Some pruning for taper.

A new pot

Fresh soil and

Ready for the growing year. I will need to watch for the wire cutting into the tree. I want it to cut a little (gasp…it can’t be!?) in order for that branch to set. The movement is very subtle and it could just straighten out if I removed it prematurely (there’s a joke there I think)

Here’s a tip. Elms do really well as root cuttings. If you find a good size root (the one above is not but it is big enough to be demonstrative)

Put it into some soil and let it grow. Neat, huh?

Now, I know that you’re thinking that I only just chop and re grow right?
These next two are examples of what searching for the non-s-curve in the batch of clones.

This one is nice.

And here.

Here’s the cut I made for taper.
What to look for in these: twists and bends that occur in three dimensions.

Like that. It was bent to the left and forward and up to the right and around.
Now an example of one that’s been in a bonsai pot and has some more development.

Some maintenance first. Repotting.
Some of you are wincing when you see all those leaves. This is happening in mid January here in Florida. Those are all last years leaves. Sometimes they just don’t fall off. That’s just the nature of a chinese elm. Not lying.

Just a tad root bound. I repot the small ones every year.

Quite a few wraparound roots.

I use the same size soil in all of my plants. I had tried using the “shohin” mix that some places sell and found that it held too much water and, therefore, stunted the trees growth ( If the trees roots have to stretch it means better top growth. Usually. Don’t let them dry out too much. )
I use a smaller mix for top dressing (moss doesn’t grow we’ll on the coarse mix I use) to put the soil into scale with the tree, but that’s it.

There it is with some wire and some pruning.
The secondary trunk still needs to thicken but that just comes with time.
And lastly, a super short one

There’s the trunk chop

This will be a year without wire in this one.

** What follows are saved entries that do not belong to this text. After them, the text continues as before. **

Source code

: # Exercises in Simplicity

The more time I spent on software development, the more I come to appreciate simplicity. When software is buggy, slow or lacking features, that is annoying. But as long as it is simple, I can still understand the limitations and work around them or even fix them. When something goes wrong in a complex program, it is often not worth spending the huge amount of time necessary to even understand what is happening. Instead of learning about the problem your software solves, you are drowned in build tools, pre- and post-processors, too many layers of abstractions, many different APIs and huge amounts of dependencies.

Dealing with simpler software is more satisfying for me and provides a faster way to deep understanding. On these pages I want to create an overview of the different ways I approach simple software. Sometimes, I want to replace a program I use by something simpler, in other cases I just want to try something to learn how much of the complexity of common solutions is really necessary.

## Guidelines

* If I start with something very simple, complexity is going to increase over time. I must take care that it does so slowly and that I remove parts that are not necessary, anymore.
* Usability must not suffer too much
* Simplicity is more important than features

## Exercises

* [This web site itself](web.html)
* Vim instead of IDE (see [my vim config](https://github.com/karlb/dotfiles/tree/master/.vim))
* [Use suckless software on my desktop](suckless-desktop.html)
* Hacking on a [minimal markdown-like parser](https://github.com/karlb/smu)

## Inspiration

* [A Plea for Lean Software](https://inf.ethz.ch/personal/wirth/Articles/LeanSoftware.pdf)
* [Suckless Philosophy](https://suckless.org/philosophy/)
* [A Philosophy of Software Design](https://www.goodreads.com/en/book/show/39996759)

I’m going to go for branch thickening and that’s best done without wire.
Hopefully I’ve shown you that, contrary to the old saying, you can put lipstick on a pig. You just have to do some plastic surgery first.

10 thoughts

  1. Nice “How to” Adam. Great pics and descriptions on how to take the typical S curve elm and turn it into, well, something you wouldn’t be ashamed to have anyone see sitting on your bench. Good job!


  2. First I want to say I love the blog. I am new to bonsai and I feel like a kid on Christmas morning every time I see a new one. I have a few s curved fukien teas as well?

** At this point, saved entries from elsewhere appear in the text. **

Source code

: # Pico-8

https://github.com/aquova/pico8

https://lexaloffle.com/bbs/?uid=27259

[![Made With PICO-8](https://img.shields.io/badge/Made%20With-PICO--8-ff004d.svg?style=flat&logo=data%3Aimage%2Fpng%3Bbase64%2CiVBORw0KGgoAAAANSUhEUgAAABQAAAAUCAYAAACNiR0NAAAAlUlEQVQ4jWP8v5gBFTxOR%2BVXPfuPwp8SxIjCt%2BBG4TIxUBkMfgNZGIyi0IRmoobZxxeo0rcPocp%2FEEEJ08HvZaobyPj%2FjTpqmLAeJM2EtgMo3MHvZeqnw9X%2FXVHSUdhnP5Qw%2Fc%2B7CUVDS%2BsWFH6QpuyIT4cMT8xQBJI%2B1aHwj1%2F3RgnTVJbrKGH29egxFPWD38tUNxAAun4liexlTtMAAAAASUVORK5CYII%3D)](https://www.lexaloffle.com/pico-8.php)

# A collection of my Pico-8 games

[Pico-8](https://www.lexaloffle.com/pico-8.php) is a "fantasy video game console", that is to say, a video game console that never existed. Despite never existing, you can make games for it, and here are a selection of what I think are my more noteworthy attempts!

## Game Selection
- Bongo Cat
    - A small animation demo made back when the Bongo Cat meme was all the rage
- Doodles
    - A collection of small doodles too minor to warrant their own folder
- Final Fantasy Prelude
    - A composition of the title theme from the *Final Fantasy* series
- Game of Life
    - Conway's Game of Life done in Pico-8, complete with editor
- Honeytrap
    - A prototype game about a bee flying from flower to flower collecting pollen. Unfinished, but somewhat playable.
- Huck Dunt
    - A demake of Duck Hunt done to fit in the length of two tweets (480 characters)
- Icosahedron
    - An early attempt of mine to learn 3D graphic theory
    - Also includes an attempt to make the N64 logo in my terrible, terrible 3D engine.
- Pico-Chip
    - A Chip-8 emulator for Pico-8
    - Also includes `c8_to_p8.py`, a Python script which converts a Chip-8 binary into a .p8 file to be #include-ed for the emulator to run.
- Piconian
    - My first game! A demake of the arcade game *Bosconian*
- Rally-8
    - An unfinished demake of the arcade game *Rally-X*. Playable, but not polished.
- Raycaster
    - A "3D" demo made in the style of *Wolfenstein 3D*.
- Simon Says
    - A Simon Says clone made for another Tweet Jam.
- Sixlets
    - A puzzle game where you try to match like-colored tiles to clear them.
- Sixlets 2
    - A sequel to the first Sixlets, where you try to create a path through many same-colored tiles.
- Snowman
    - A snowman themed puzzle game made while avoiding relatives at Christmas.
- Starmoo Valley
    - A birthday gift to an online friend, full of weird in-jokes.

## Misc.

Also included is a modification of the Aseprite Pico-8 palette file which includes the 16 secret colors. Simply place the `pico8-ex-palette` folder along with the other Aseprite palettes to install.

  3. Nice post, Adam, it’s very instructive and gives us new ideas on how to re-evaluate those s-shaped japanese (or chinese) elms that are usually the first plants that beginner bonsai-lovers buy (and then keep in a corner when artistic competence demand for more sofisticated plants to be put into the collection). I think that it myght be possible to recover for bonsai purposes also the upper part of the plant by marcotting (layering? air-layering? sorry, I’m not sure of the englis term for what I want to say) instead of simply cutting it and throwing away.


    1. We use the term “air-layering” here in the US. And yes, definitely one could air layer it. It is very easy on an elm, I know from experience.
      Thanks for reading (Wow, from Italy. You’re English is very good!)


      1. Thanks Adam, I worked for long (now I’m retired) in an international Company, where English was the official language.


  4. I have a bunch of these S curve elms, ficus, and fukien teas that have just been sitting on the back benches because I’ve never been able to “see the tree” in them with their god-awful bends. I think after reading your post, I’m going to get a bunch of grow pots and have a chop session!